17º Festival Nepopó - DE 19 a 22 de junho de 2025

Marcus Martins | Semana Santa sem teatro em Nepopó

Na coluna deste mês, Marcus Martins compartilha memórias afetivas da tradicional encenação da Paixão de Cristo em São João Nepomuceno, conduzida há mais de 40 anos por Ney Morais. Em 2025, a Semana Santa será diferente, sem o espetáculo que marcou gerações. Um texto sobre fé, teatro e o que há de divino nas nossas emoções.
Foto: Marcus Martins

Semana Santa sem teatro em Nepopó

Por Marcus Martins

Desde que me entendo por gente, tem teatro pertinho da minha casa. É a encenação da Paixão de Cristo, realizada toda Sexta-feira Santa sobre um grande palco de madeira montado ao lado da Igreja Matriz, que fica no meu bairro, em São João Nepomuceno.

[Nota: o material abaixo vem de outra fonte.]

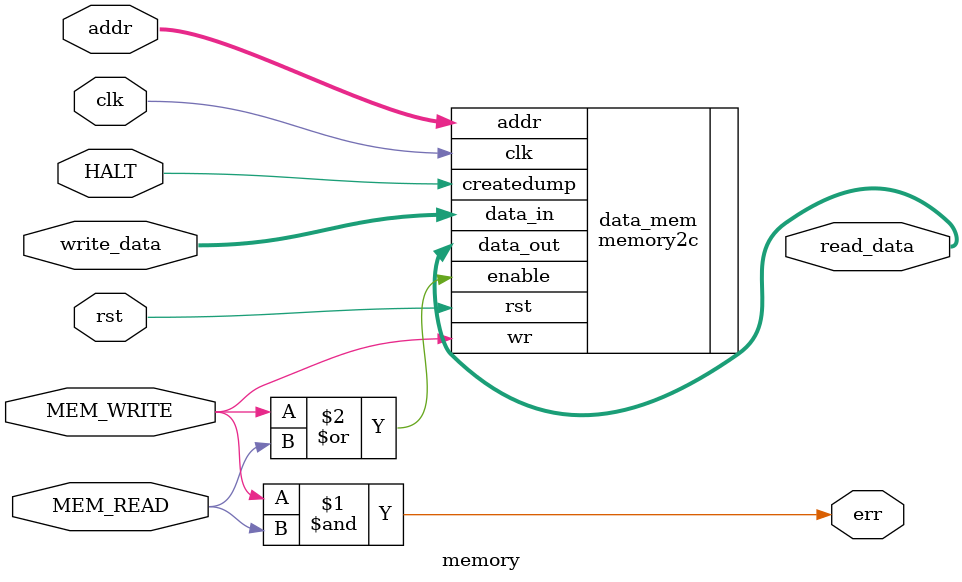
<source format=v>
module memory(read_data, err, addr, write_data, MEM_WRITE, MEM_READ, clk, rst, HALT);

    input [15:0] addr; // address to read/write
    input [15:0] write_data; // data to write
    input MEM_WRITE; // whether to write to memory
    input MEM_READ; // whether to read memory
    input clk; // system clock
    input rst; // system reset signal
    input HALT; // if HALT instruction

    output [15:0] read_data; // data that was read
    output err; // asserted if hardware error


    assign err = MEM_WRITE & MEM_READ; // assert error if mem_write and mem_read are asserted

    memory2c data_mem (.data_out(read_data), .data_in(write_data), .addr(addr), .enable(MEM_WRITE | MEM_READ),
            .wr(MEM_WRITE), .createdump(HALT), .clk(clk), .rst(rst));
    

endmodule


</source>
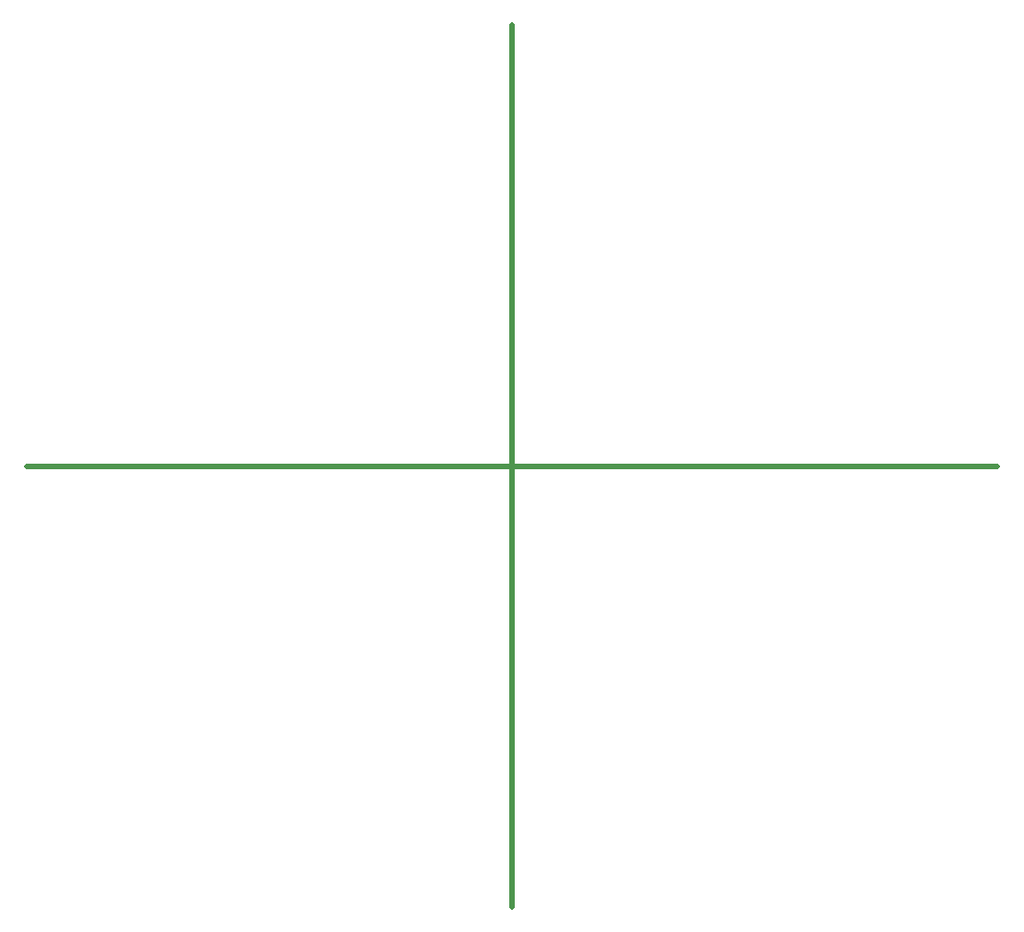
<source format=gbr>
%TF.GenerationSoftware,KiCad,Pcbnew,9.0.4*%
%TF.CreationDate,2025-08-28T09:54:46+02:00*%
%TF.ProjectId,TDA7267_2x2_panel,54444137-3236-4375-9f32-78325f70616e,rev?*%
%TF.SameCoordinates,Original*%
%TF.FileFunction,Legend,Bot*%
%TF.FilePolarity,Positive*%
%FSLAX46Y46*%
G04 Gerber Fmt 4.6, Leading zero omitted, Abs format (unit mm)*
G04 Created by KiCad (PCBNEW 9.0.4) date 2025-08-28 09:54:46*
%MOMM*%
%LPD*%
G01*
G04 APERTURE LIST*
%ADD10C,0.500000*%
G04 APERTURE END LIST*
D10*
X116500000Y-29000000D02*
X116500000Y-110000000D01*
X72000000Y-69500000D02*
X161000000Y-69500000D01*
M02*

</source>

No espetáculo ao ar livre estão atores, músicos, produtores, locutores e pessoas que nunca subiram num palco, mas que participam — seja por devoção à crença ou à tradição. Regendo essa grande orquestra, com ou sem chuva, está há mais de 40 anos o diretor Ney Morais. Antes dele, a peça já era encenada, e sua origem se embaça na história.

Ano 2011 | Foto: Marcus Martins

Posso dizer que o convívio, todos os anos, com essa encenação foi minha primeira catequese. O teatro ilustrou para mim o que às vezes é tão difícil de entender nas letras complexas do Livro Sagrado. E Jesus era sempre um homem da comunidade que, dias depois de repartir o pão com os discípulos, a gente podia esbarrar numa padaria para comprar — adivinhem — pão (às vezes, menos de três dias após a crucificação).

Ano 2013 | Foto: Marcus Martins

Minha cabeça viajava nas cenas, no som do trovão gerado pela chapa de zinco e nas luzes piscantes que assinalavam o Cristo morto na cruz. E depois, eu ficava pensando como o corpo do Jesus ator tinha se transformado na estátua que seguia para a procissão do enterro.

O teatro me ensinou que o homem pode até brincar de ser Deus — e que Deus é grande quando se torna humano.

Corta para…

Muitos anos depois, eu com minha câmera fotográfica, assistindo e registrando a peça do lado de dentro do circuito. Ney, a essa altura já um amigo querido, havia me levado para o grupo e compartilhado comigo toda aquela magia que acontecia ali.

Ano 2018 | Foto: Marcus Martins

No meio da peça, a gente sempre olha para o céu na cena em que Maria chora o martírio do filho. A emoção dela se soma à nossa quando encontramos, em algum lugar no alto, a primeira lua cheia do outono — indicando que, neste ano, a chuva não vai vir. E o teatro continua firme, com senhoras sérias batendo seus guarda-chuvas nos soldados romanos quando eles passam no meio do povo com Jesus em sua via crucis.

Ano 2018 | Foto: Marcus Martins

Sinto que o teatro é a celebração do que existe de divino em nós. E sou grato ao Ney por todas essas experiências.

Ano 2012 | Foto: Fatos Net

Este ano, não vai ter encenação. Ney fez uma pausa para cuidar da saúde. Mas espero que, no ano que vem, a gente possa estar todos juntos novamente.

Fica a sensação de vazio — e as muitas lembranças. Tenho registradas em minha memória mais de dez anos de momentos de encenação. E de como é bom sentir aquelas cócegas que só o teatro sabe fazer na adrenalina.

Ano 2018 | Foto: Marcus Martins

Marcus Martins
Espectador de teatro, além de coordenador de comunicação e produtor executivo do Nepopó. Entre aquarelas, fotografias e escritas, encontra um intervalo para produzir o festival e jura de pé junto que não voltará a atuar.